# Four pens



## T. Ben (May 9, 2022)

Three of these I made last wknd,the turtle one I made today. 2 Mesa kits turtle inlay and a blue and red from @Eric Rorabaugh a slimline pro in redwood cone also from Eric,and a slightly screwed up edc click pen in cholla from @shadetree_1

Reactions: Like 3 | EyeCandy! 6 | Way Cool 2


----------



## jasonb (May 9, 2022)

I am digging that cholla pen!

Reactions: Thank You! 1 | Agree 2


----------



## T. Ben (May 9, 2022)

jasonb said:


> I am digging that cholla pen!


Thankfully i screwed it up so it’s a little short which makes it mine!! That’s the second one I’ve done and they are cool pens.


----------



## 2feathers Creative Making (May 9, 2022)

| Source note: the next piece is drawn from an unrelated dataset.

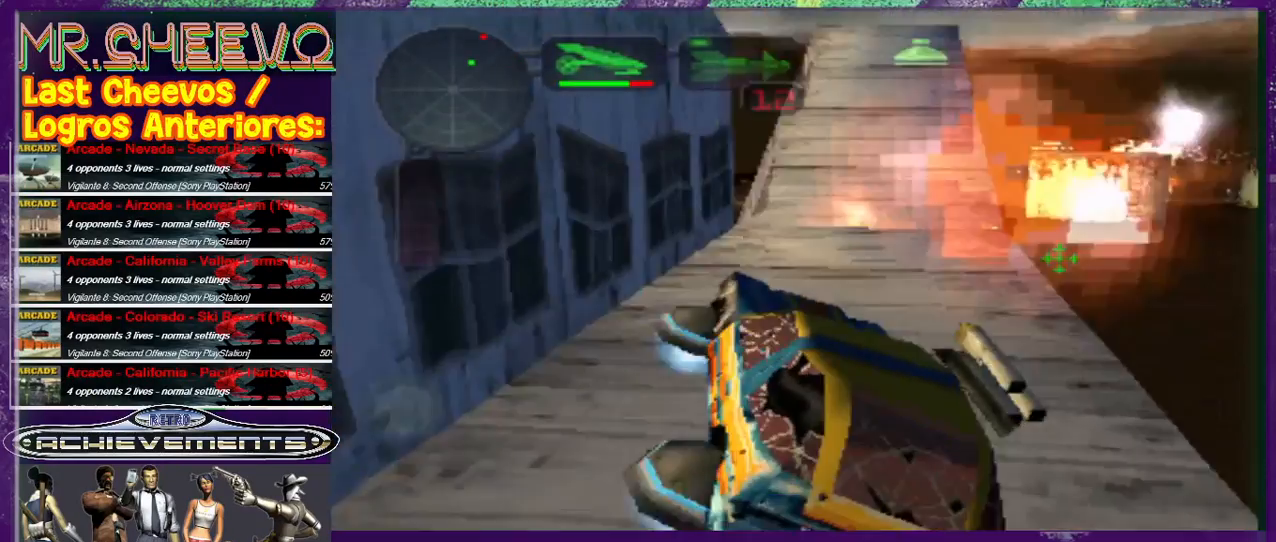
{"buttons": [], "left_stick": "up-left", "events": [[67, "CROSS", "up"], [200, "left_stick", "up-left"]]}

That just makes it a "custom" pen. More dollars cause the buyers friends can't get one like it...

Reactions: Funny 2


----------



## 2feathers Creative Making (May 9, 2022)

Oops! I meant to say, you want to sell that Ole thing to try to get your kit cost back?

Reactions: Funny 1


----------



## Eric Rorabaugh (May 9, 2022)

Cool. Glad to see you did something with them. I've had them in a box for a while. Hopefully after SWAT, I'll have some room and can get back to the lathe.

Reactions: Like 1


----------



## T. Ben (May 9, 2022)

Eric Rorabaugh said:


> Cool. Glad to see you did something with them. I've had them in a box for a while. Hopefully after SWAT, I'll have some room and can get back to the lathe.


I blew up one of the blue and red ones,man i was [email protected] I'm working on getting that ambrosia bowl finished. preetty soon.

Reactions: Like 1


----------



## Nature Man (May 10, 2022)

Most incredibly cool pens! Chuck

Reactions: Thank You! 1


----------



## rdabpenman (May 10, 2022)

Nicely done!!  
Les

Reactions: Thank You! 1


----------



## William Tanner (May 10, 2022)

Really cool pens. Hard to pick a favorite here.

Reactions: Thank You! 1 | Funny 1


----------



## DWasson (May 10, 2022)

Nice job, those are great.

Reactions: Thank You! 1


----------



## DLJeffs (May 10, 2022)

The turtle one is really cool.

Reactions: Thank You! 1


----------



## Sataro (May 13, 2022)

Very nice! Great looking assortment!

Reactions: Thank You! 1


----------